3. Hadoop	Create a Hadoop connection to run mappings in the Hadoop environment.
4. HBase	Create an HBase connection to access HBase.
5. Select all	Create all four types of connection.

Press the number that corresponds to your choice.

17. The Domain Information section displays the domain name and the node name. Enter the following additional information about Informatica domain.

a. Enter the domain user name.
b. Enter the domain password.
c. Enter the Data Integration Service name.
d. If the Hadoop cluster uses Kerberos authentication, enter the following information:

▪ Hadoop Kerberos service principal name
▪ Hadoop Kerberos keytab location. Location of the keytab on the Data Integration Service machine.

Note: After you enter the Data Integration Service name, the utility tests the domain connection, and then recycles the Data Integration Service.

18. In the Connection Details section, provide the connection properties.

Based on the type of connection you choose to create, the utility requires different properties.

The Hadoop Configuration Manager creates the connections.

19. The Hadoop Configuration Manager reports a summary of its operations, including whether connection creation succeeded and the location of log files.

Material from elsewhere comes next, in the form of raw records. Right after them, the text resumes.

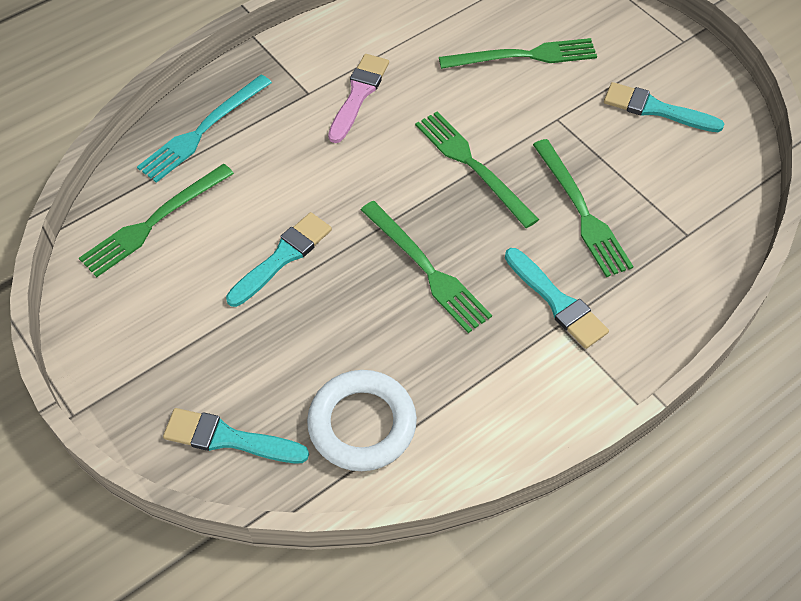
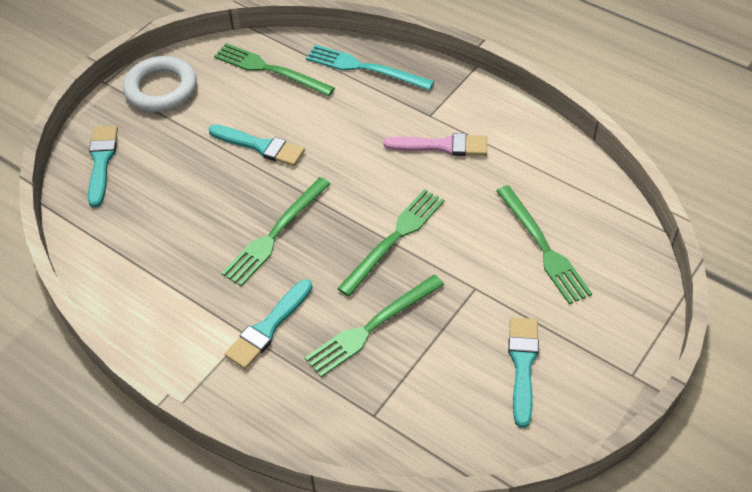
camera: 75 degrees right, 5 degrees down
(362, 424) = (126, 230): white ring -> white ring (161, 89)

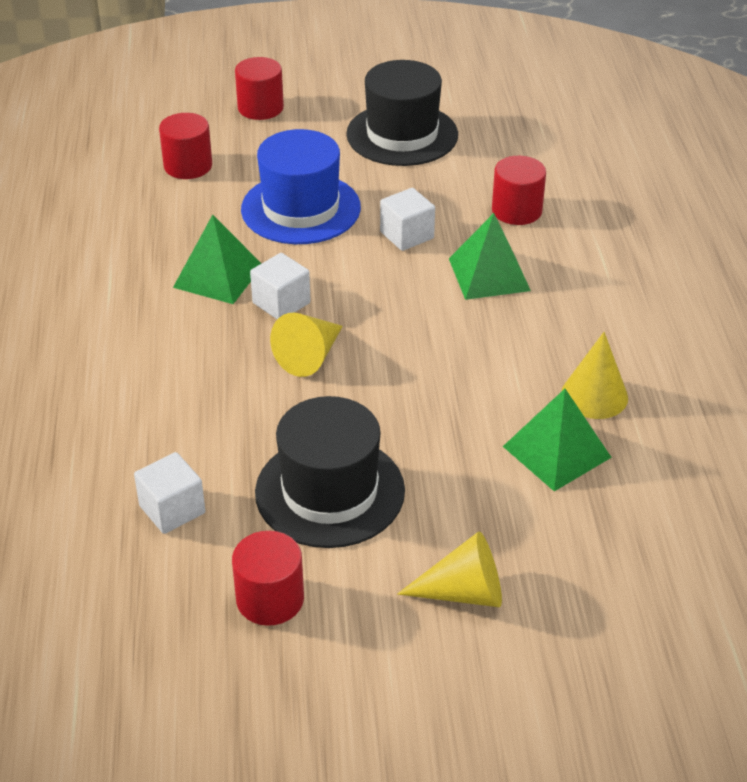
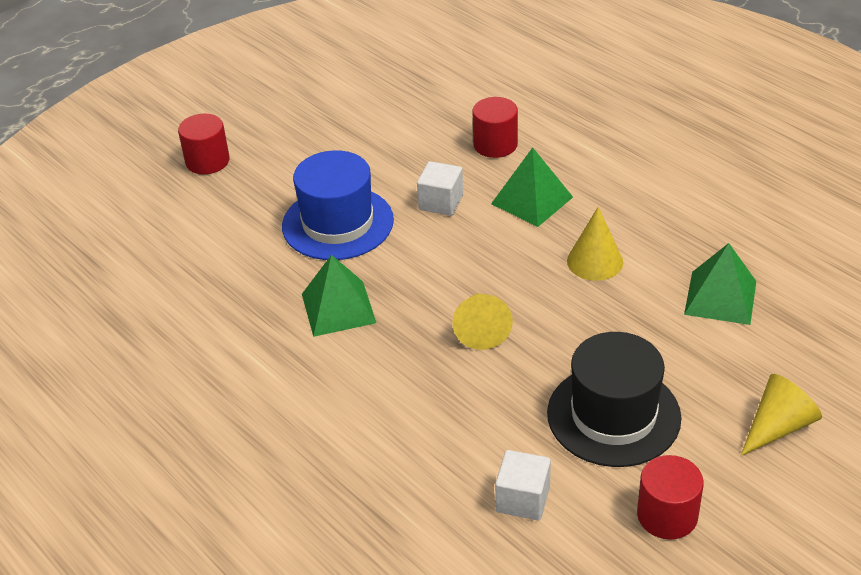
camera: 35 degrees left, 0 degrees up
(188, 166) = (205, 236): red cylinder -> none
(281, 303) = (412, 302): white cube -> none
(402, 134) = (345, 129): black hat -> none
(594, 395) = (698, 246): yellow cone -> yellow cone (595, 261)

The Hadoop Configuration Manager creates the following file in the <Informatica installation directory>/tools/BDMUtil directory:

ClusterConfig.properties.<timestamp>: Contains details about the properties fetched from the Hadoop cluster, including cluster node names, to provide templates for connection creation commands. To use these connection creation templates to create connections to the Hadoop cluster, edit the connection name, domain username and password in the generated commands.